Plus qu'un film sur le sexe, Shame est en effet un film reconnu pour son thème de l'addiction, et de cette roue obsessionnelle qui broie sur son passage les victimes de cette pathologie typiquement occidentale, et pour l'heure, partiellement incurable. La surabondance qui s'offre aux masses abruties par le métro, par le travail, par les rites sociaux dont on ne semble pouvoir s'affranchir, transforme les individus en monstres blessés, repliés dans leurs cocons de plastique, de béton et de métal pour mieux lécher leurs plaies en solitaire et se repaître de tout ce qui pourrait leur permettre de combler le manque. Car tout est froid, dans la grande ville de New-York, trop vaste, trop anonyme. Les centaines de milliers de lucarnes qui s'offrent aux regards n'abritent qu'un peu plus de monstres encore dont personne ne sait rien. Le monde est trop grand. Les plaisirs s'accumulent, mais leur fréquence et leur répétition semblent amoindrir leur effet et leur résonnance. Ne demeure à la fin que l'impossibilité à aimer, à guérir, à appréhender sa place dans la société.

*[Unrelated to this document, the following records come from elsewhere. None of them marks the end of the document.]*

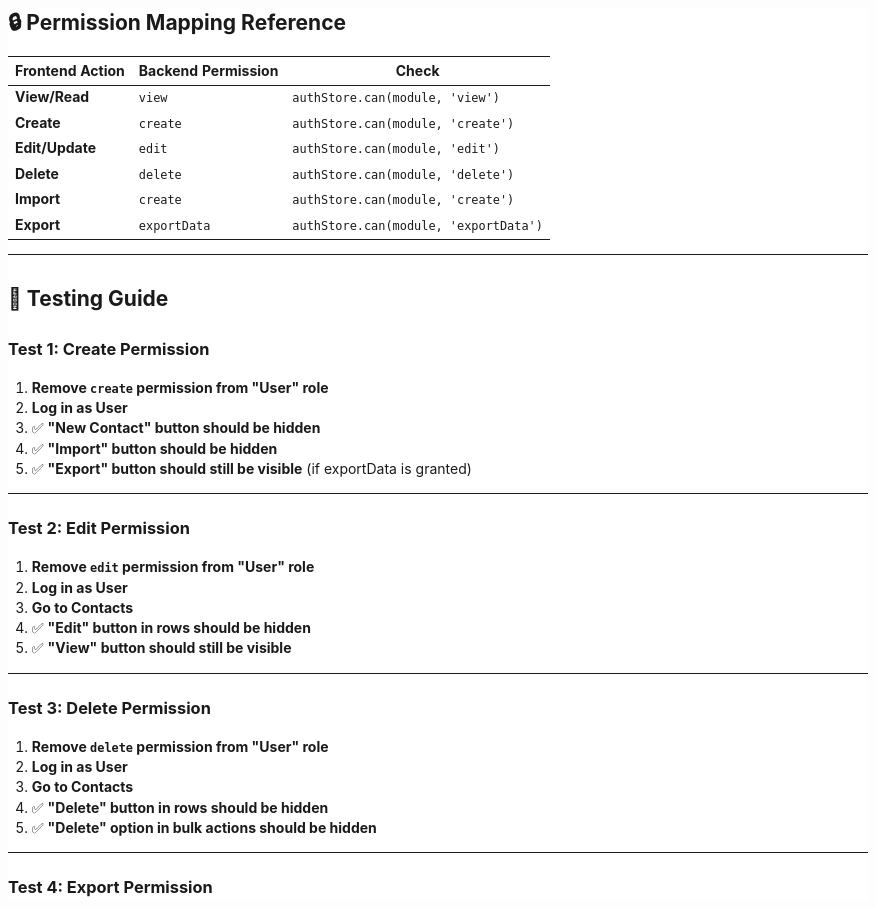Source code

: 
## 🔒 Permission Mapping Reference

| Frontend Action | Backend Permission | Check |
|----------------|-------------------|-------|
| **View/Read** | `view` | `authStore.can(module, 'view')` |
| **Create** | `create` | `authStore.can(module, 'create')` |
| **Edit/Update** | `edit` | `authStore.can(module, 'edit')` |
| **Delete** | `delete` | `authStore.can(module, 'delete')` |
| **Import** | `create` | `authStore.can(module, 'create')` |
| **Export** | `exportData` | `authStore.can(module, 'exportData')` |

---

## 🧪 Testing Guide

### **Test 1: Create Permission**

1. **Remove `create` permission from "User" role**
2. **Log in as User**
3. ✅ **"New Contact" button should be hidden**
4. ✅ **"Import" button should be hidden**
5. ✅ **"Export" button should still be visible** (if exportData is granted)

---

### **Test 2: Edit Permission**

1. **Remove `edit` permission from "User" role**
2. **Log in as User**
3. **Go to Contacts**
4. ✅ **"Edit" button in rows should be hidden**
5. ✅ **"View" button should still be visible**

---

### **Test 3: Delete Permission**

1. **Remove `delete` permission from "User" role**
2. **Log in as User**
3. **Go to Contacts**
4. ✅ **"Delete" button in rows should be hidden**
5. ✅ **"Delete" option in bulk actions should be hidden**

---

### **Test 4: Export Permission**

C'est une fragilité extraordinaire, une vulnérabilité glaçante qui se dégage des traits d'un Fassbender envoûté et envoûtant, à l'image de la ville qui le voit évoluer : à l'apparence superficielle, en parfait contrôle de lui-même, mais qui, dans les heures les plus sombres, révèle tout le vice accumulé, le manque putride et une tristesse palpable. Le tragique est partout, consacré par l'interprétation d'une Carey Mulligan à fleur de peau, et prenant le parfait contrepied de son frère aîné en incarnant la seconde voie : plutôt vivre ses sentiments jusqu'au bout au risque de se les faire piétiner une fois encore qu'accepter la solitude et la morosité. Dans les deux cas, les conséquences sont les mêmes : sang, larmes et impuissance.
On sort de là la tête dans le guidon et le doute au cœur.
Mais ce n'est pas grave. C'est une claque qui vaut le coup.